*** Block opens ***
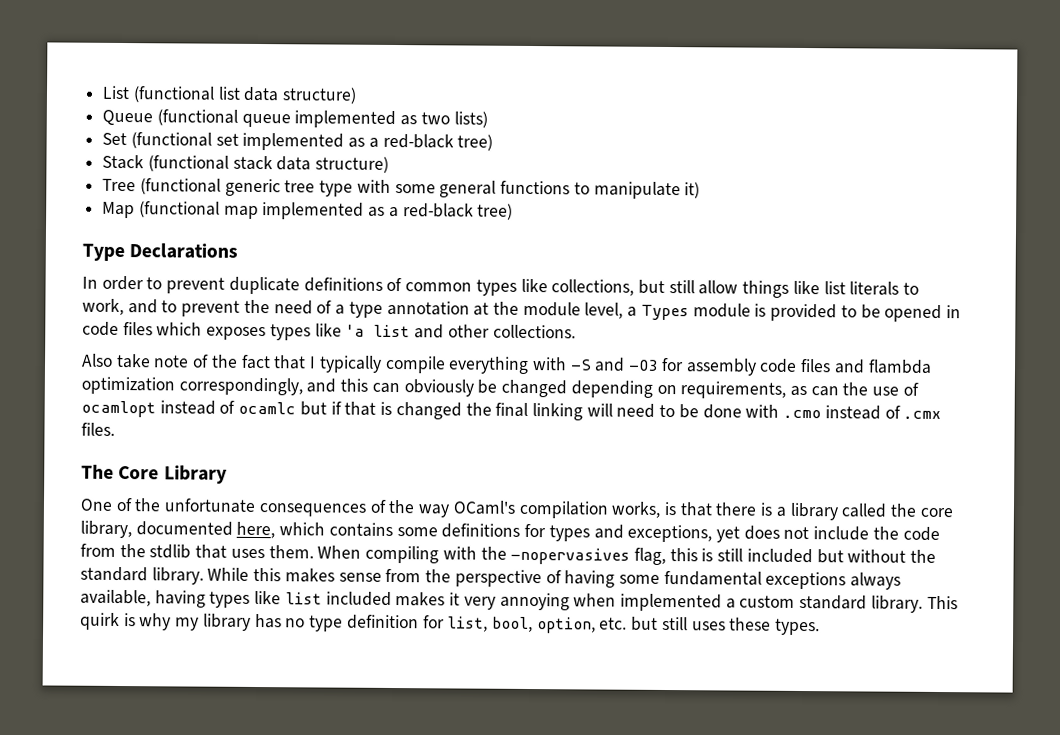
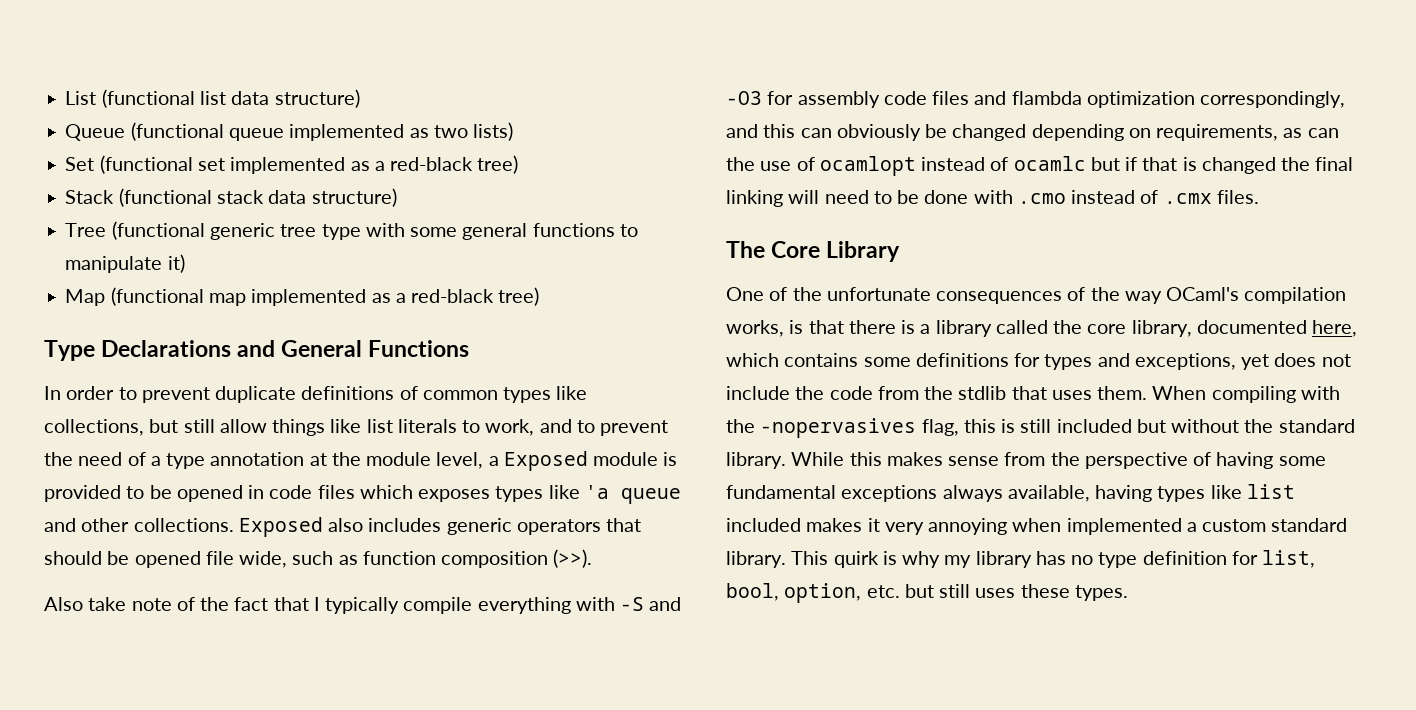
(239, 251) none -> [237,340,470,357] and General Functions
[640,304,689,321] Types -> [503,451,588,471] Exposed
[373,324,411,338] list -> [620,488,681,504] queue
(576, 331) none -> [238,517,642,537] [44,549,593,568] Exposed also includes generic operators that should be opened file wide, such as function composition (>>).

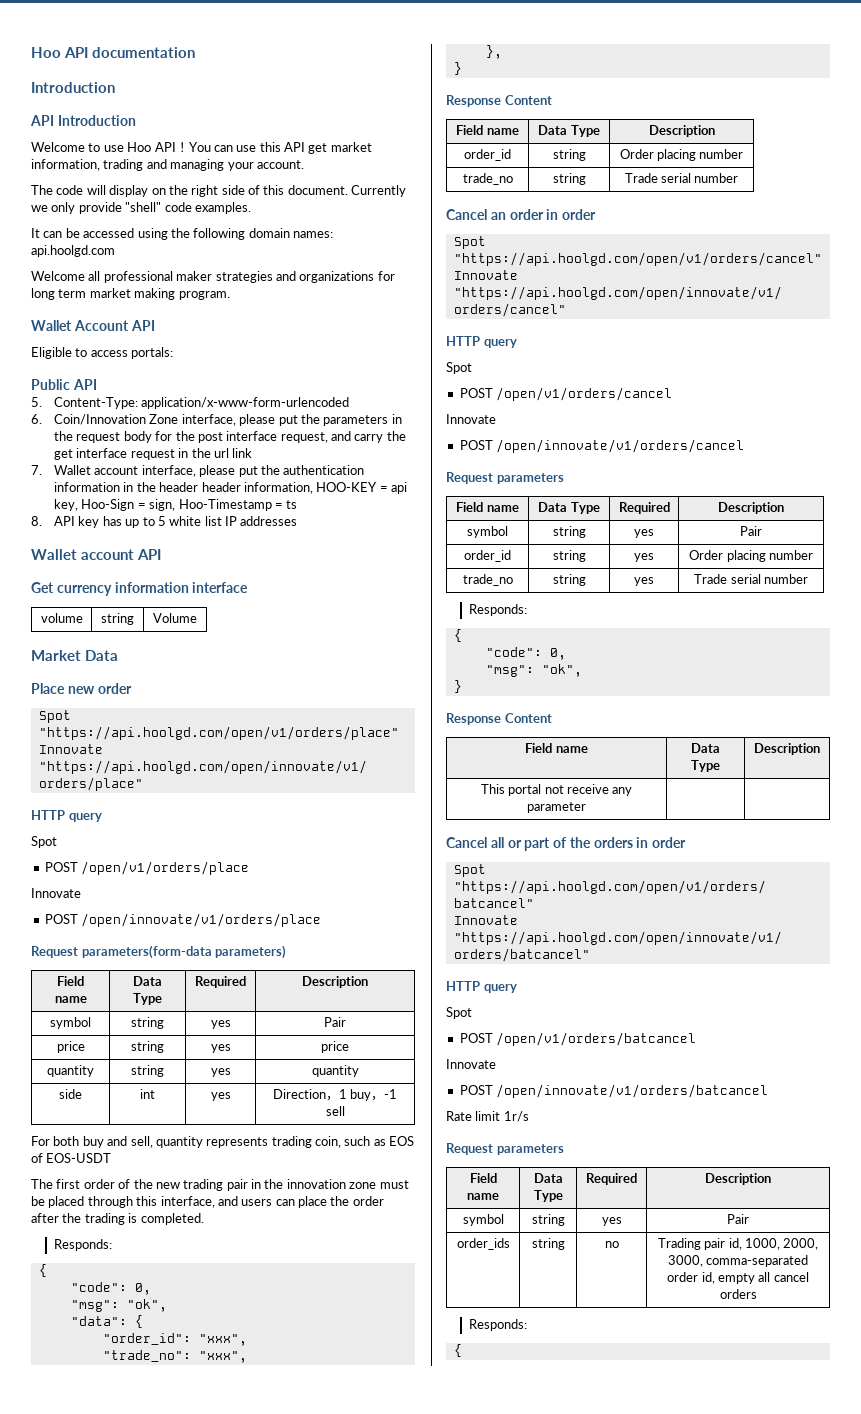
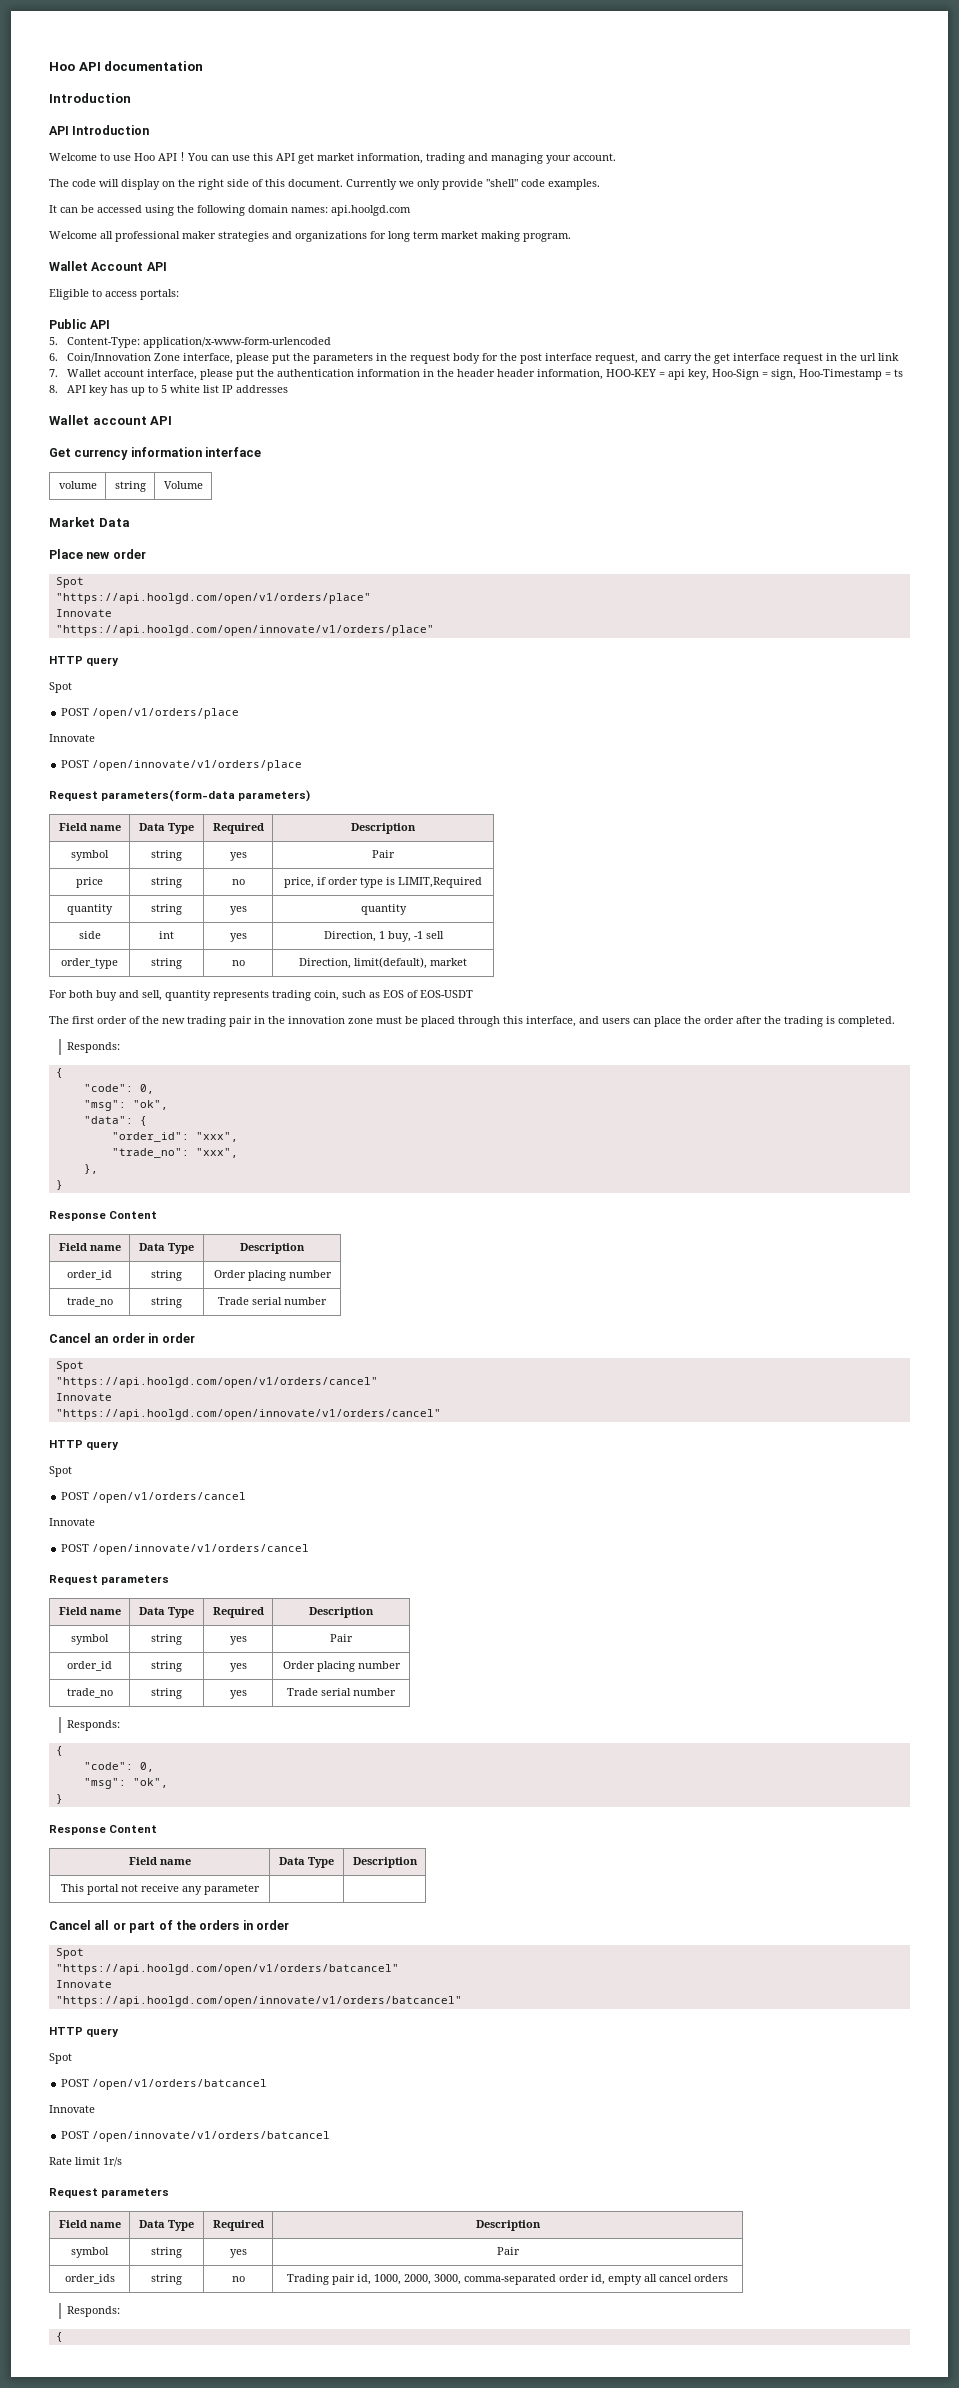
[210,1044,231,1053] [321,1041,349,1053] yes | price -> [231,879,245,885] [284,877,482,888] no | price, if order type is LIMIT,Required
[272,1089,398,1101] [325,1106,345,1116] Direction，1 buy，-1 sell -> [323,931,444,942] [61,958,118,969] [151,958,182,969] [231,960,245,966] [299,957,467,969] Direction, 1 buy, -1 sell // order_type | string | no | Direction, limit(default), market

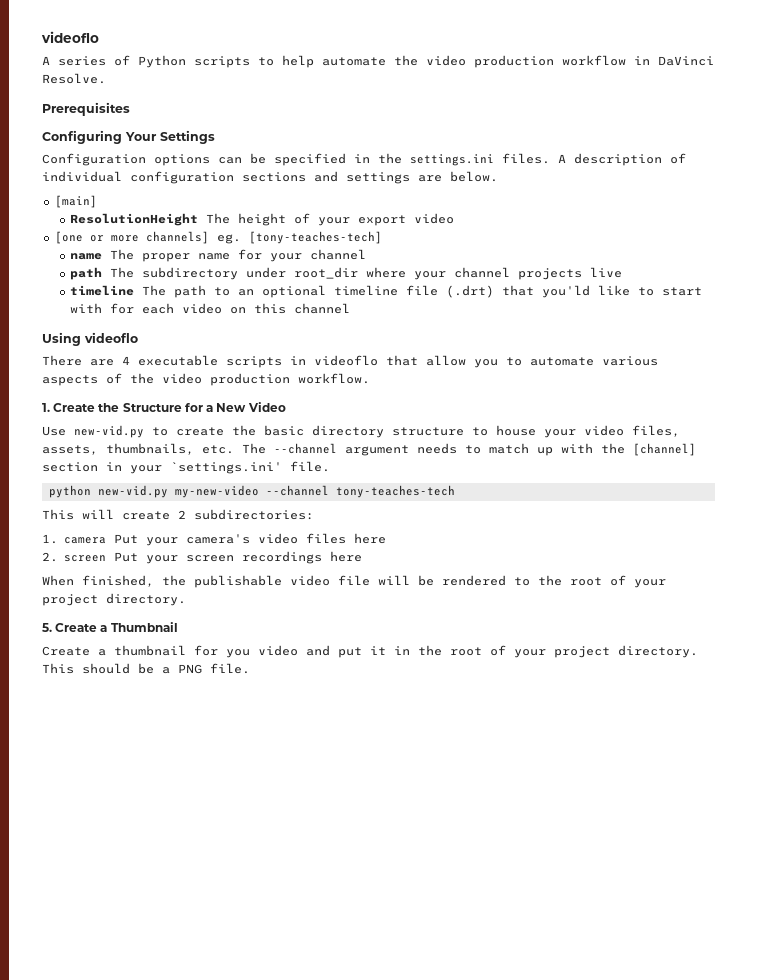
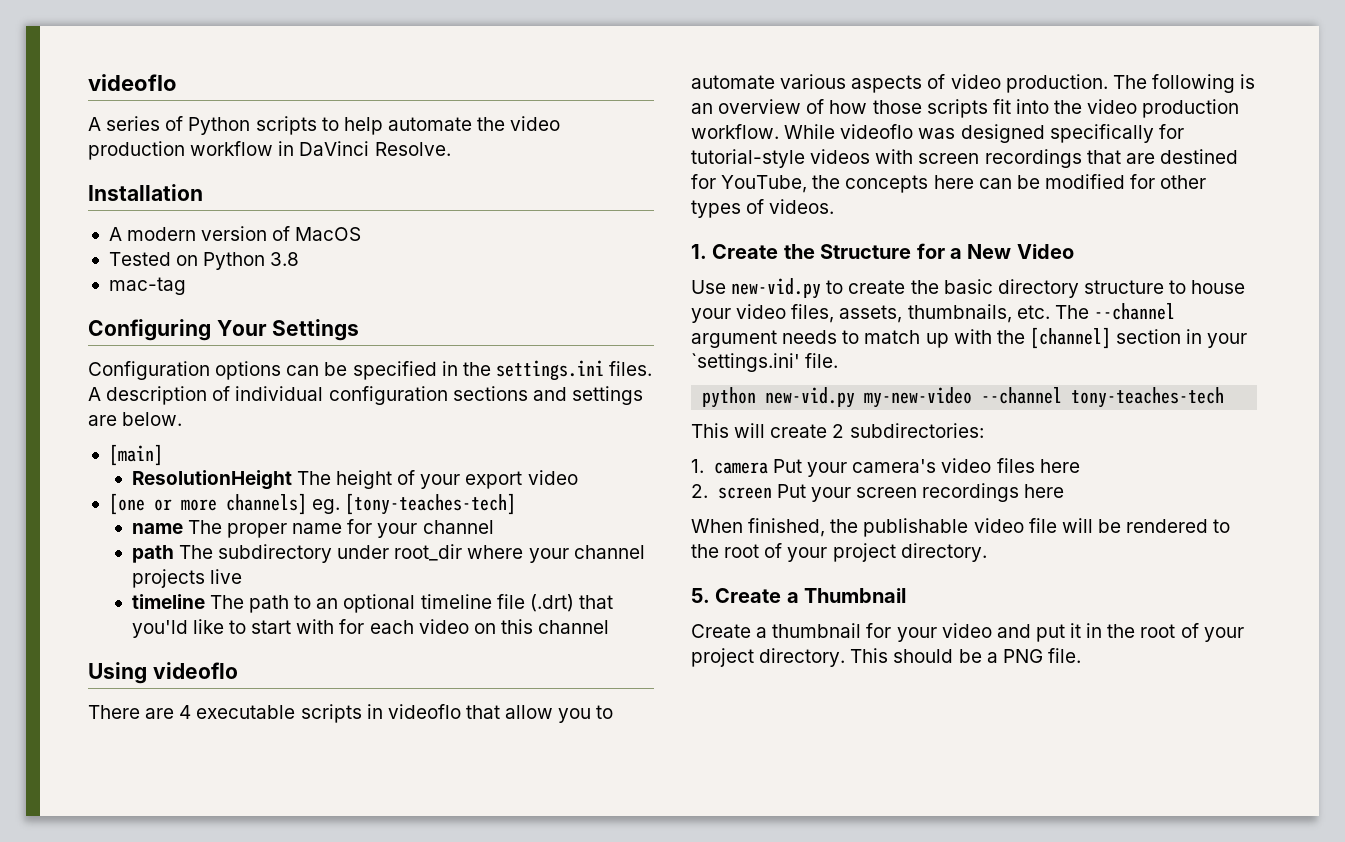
[42,102,130,116] Prerequisites -> [88,184,203,201] [108,226,362,241] [108,252,300,270] [108,277,186,295] Installation // A modern version of MacOS // Tested on Python 3.8 // mac-tag
[130,373,370,386] the video production workflow. -> [950,74,1256,93] [691,99,1240,118] [691,124,1184,143] [691,149,1238,168] [691,174,1207,193] [691,199,835,218] video production. The following is an overview of how those scripts fit into the video production workflow. While videoflo was designed specifically for tutorial-style videos with screen recordings that are destined for YouTube, the concepts here can be modified for other types of videos.
[226,649,250,658] you -> [896,627,937,642] your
*** Block closes ***
→ **YOUR GOAL**: Without the pictures, retype each line of the records above exactly.

→ **OUTPUT**:
(239, 251) none -> [237,340,470,357] and General Functions
[640,304,689,321] Types -> [503,451,588,471] Exposed
[373,324,411,338] list -> [620,488,681,504] queue
(576, 331) none -> [238,517,642,537] [44,549,593,568] Exposed also includes generic operators that should be opened file wide, such as function composition (>>).

[210,1044,231,1053] [321,1041,349,1053] yes | price -> [231,879,245,885] [284,877,482,888] no | price, if order type is LIMIT,Required
[272,1089,398,1101] [325,1106,345,1116] Direction，1 buy，-1 sell -> [323,931,444,942] [61,958,118,969] [151,958,182,969] [231,960,245,966] [299,957,467,969] Direction, 1 buy, -1 sell // order_type | string | no | Direction, limit(default), market

[42,102,130,116] Prerequisites -> [88,184,203,201] [108,226,362,241] [108,252,300,270] [108,277,186,295] Installation // A modern version of MacOS // Tested on Python 3.8 // mac-tag
[130,373,370,386] the video production workflow. -> [950,74,1256,93] [691,99,1240,118] [691,124,1184,143] [691,149,1238,168] [691,174,1207,193] [691,199,835,218] video production. The following is an overview of how those scripts fit into the video production workflow. While videoflo was designed specifically for tutorial-style videos with screen recordings that are destined for YouTube, the concepts here can be modified for other types of videos.
[226,649,250,658] you -> [896,627,937,642] your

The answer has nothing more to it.